Saturday, 03 July 2010, 08:38 GMT
Zaza finds her way to success as a female Kurdish musician

Boran Zaza

The Kurdish Globe

"All I ever wanted was to become a good musician"Boran Zaza

Boran Zaza, 18, was awarded the "Most Active Young Musician of the Year" last December. Her activities are beyond just playing music; she is an assistant manager in Youth Excellence on Stage Academy (YES), a piano student, and she participates in the youth orchestra. Zaza is making her dream come true and giving a different meaning to what it means to be a successful, young, female Kurdish musician.

Spending a warm afternoon behind the piano in the Institute of Fine Arts in Erbil, she plays the tunes of Clair de Lune. Born into a family of musicians, Zaza says, "Music was something normal to me as a child. I grew up listening to classical music, especially guitar. I was 5 the first time I started music as a hobby-I was on the keyboard."

Zaza spent her childhood years in Libya and Syria; she speaks fluent English, Arabic, and Kurdish, and is improving her French. She smiles while recalling her memories. "When I was in Syria we couldn't afford a piano, so my dream was on hold for some time. I continued to play keyboard as a hobby without any professional classes. When I was 11 we came to Kurdistan, and here I saw many opportunities. I found a piano teacher and I knew I could accomplish my dream academically. In this society, it is hard--especially for a girl--to pursue a career in music. Everyone wants you to be a doctor or an engineer. I was attached to my decision and started professional piano when I was 16. All I ever wanted was to become a good musician and transform the knowledge I know to all the students and people who love music."

With the YES Academy days away, her bag is packed with paperwork and her phone rings continuously. "You see, I want people here to get an academic education when it comes to music. I wish to study abroad and bring back the knowledge we need to Kurdistan."
The YES Academy, which Zaza is helping to organize, is prepared by a Houston-based NGO called American Voices. According to the academy: "This year, 250 young musicians, dancers, and actors of the YES Academy have been recruited from Erbil, Duhok, Suleimaniya, Kirkuk, Koya, Rania, Baghdad, Basra, Diyala, and Mosul." This is its fourth consecutive year in Kurdistan, and lasts from July 2-12, 2010. It is a summer performing arts program providing professional training for aspiring musicians, dancers, and actors aged 6 to 26. "There will be a comprehensive program of daily classes in music, dance, and theatre ranging from Broadway musical theatre and hip-hop dance to jazz and classical music."

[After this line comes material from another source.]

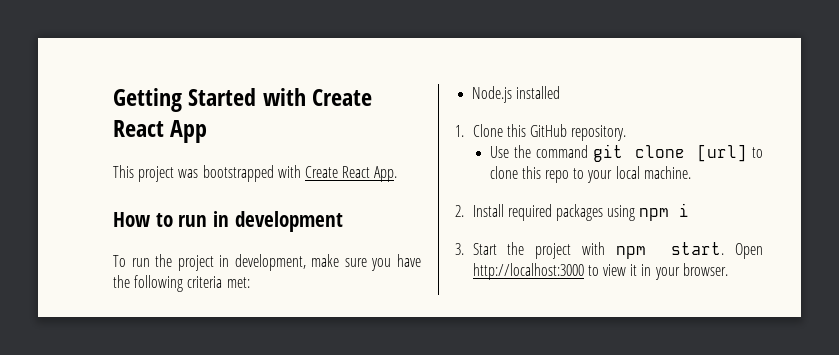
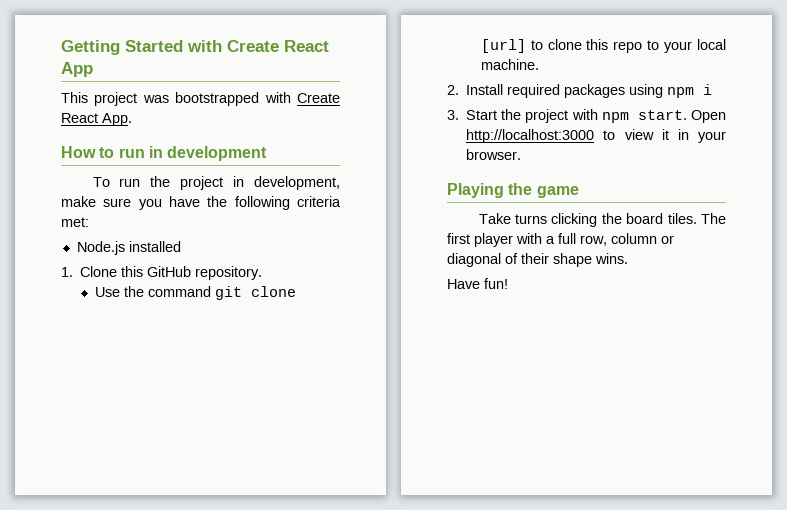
(728, 269) none -> [447,183,579,198] [478,213,726,227] [447,233,674,247] [447,253,628,267] [447,278,508,289] // Playing the game // Take turns clicking the board tiles. The first player with a full row, column or diagonal of their shape wins. // Have fun!

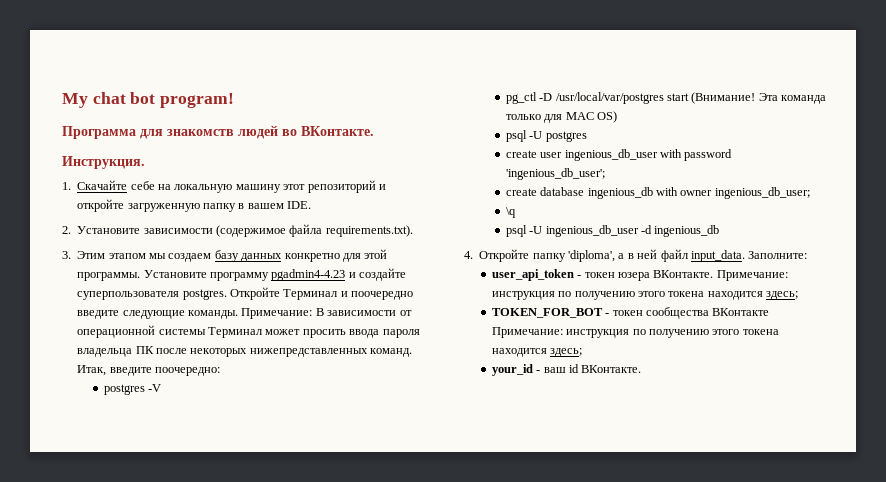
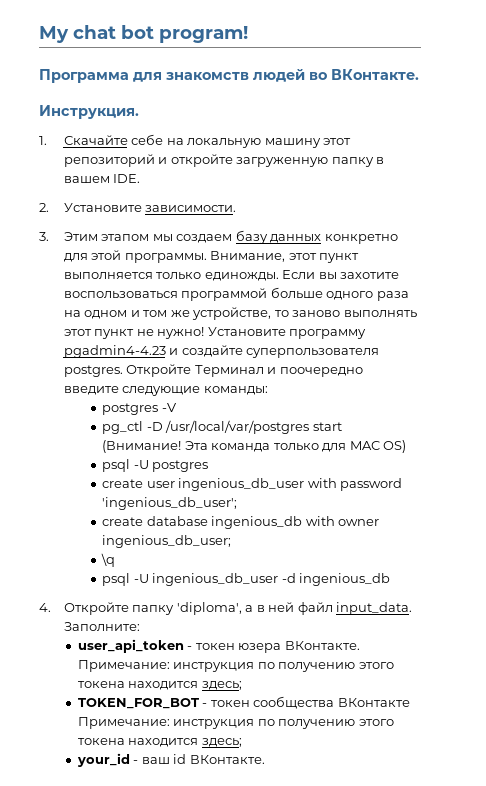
[143,224,413,237] зависимости (содержимое файла requirements.txt). -> [145,205,237,212] зависимости.
(141, 276) none -> [210,251,360,263] [63,270,400,281] [63,287,409,301] [63,307,417,320] [63,327,205,339] Внимание, этот пункт выполняется только единожды. Если вы захотите воспользоваться программой больше одного раза на одном и том же устройстве, то заново выполнять этот пункт не нужно!
[188,308,412,319] [77,325,420,338] [77,346,413,357] [77,365,220,376] команды. Примечание: В зависимости от операционной системы Терминал может просить ввода пароля владельца ПК после некоторых нижепредставленных команд. Итак, введите поочередно: -> [203,386,268,395] команды:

Zaza describes herself as a motivated and ambitious person, although she admits that "in Kurdistan, it is never a normal situation when a girl pursues her dreams in music. Sometimes when I am invited alone to participate in workshops outside of Kurdistan it is hard for me to always take part as a girl from a Kurdish society and family. There is always, always a limit." She expressed appreciation for the immense support of her parents in her success as a female Kurdish musician.

"For the past four years I have held concerts, and there has been a positive reaction. People have shown love for my music and they enjoy what I do." One of Zaza's memorable successes includes organizing and undertaking a concert for F. Chopin's 200th anniversary in Erbil, which was held on April 19. "It was not only an occasion worth celebrating, but it also received the attention of locals and the media in the region."

As she lays her hands to rest after her fingers dance across the piano, she says: "A typical day for me is waking up early, around 6:30 a.m., and then I walk to school. After my classes, I stay until 3 or 4 p.m. practicing on the piano. After that I am either doing some organization for American Voices, taking French classes, or I'm in the youth orchestra. When I finally make it home at night I am still working, on the Internet, or doing paperwork for activities that I am a part of."

When asked about what she sees as success, Zaza gazes across the piano. "You see the difference that you make and it really gives you pleasure. It is the feeling that you have done something that makes someone happier, or produces something new that I like the most. It is the best thing you would want to accomplish in your life."

Despite the confrontations she faces, Zaza is determined to continue her journey to success as a professional musician. "Kurdistan is very different compared to what it was six years ago. As long as you know what you want, you can do it if you have people to support you--but you must also work very hard. Girls here think they should be dependent on someone else or wait till they get married. This is wrong. You have your chance now, you don't have any excuse, and you need to start working hard, because the opportunities are there."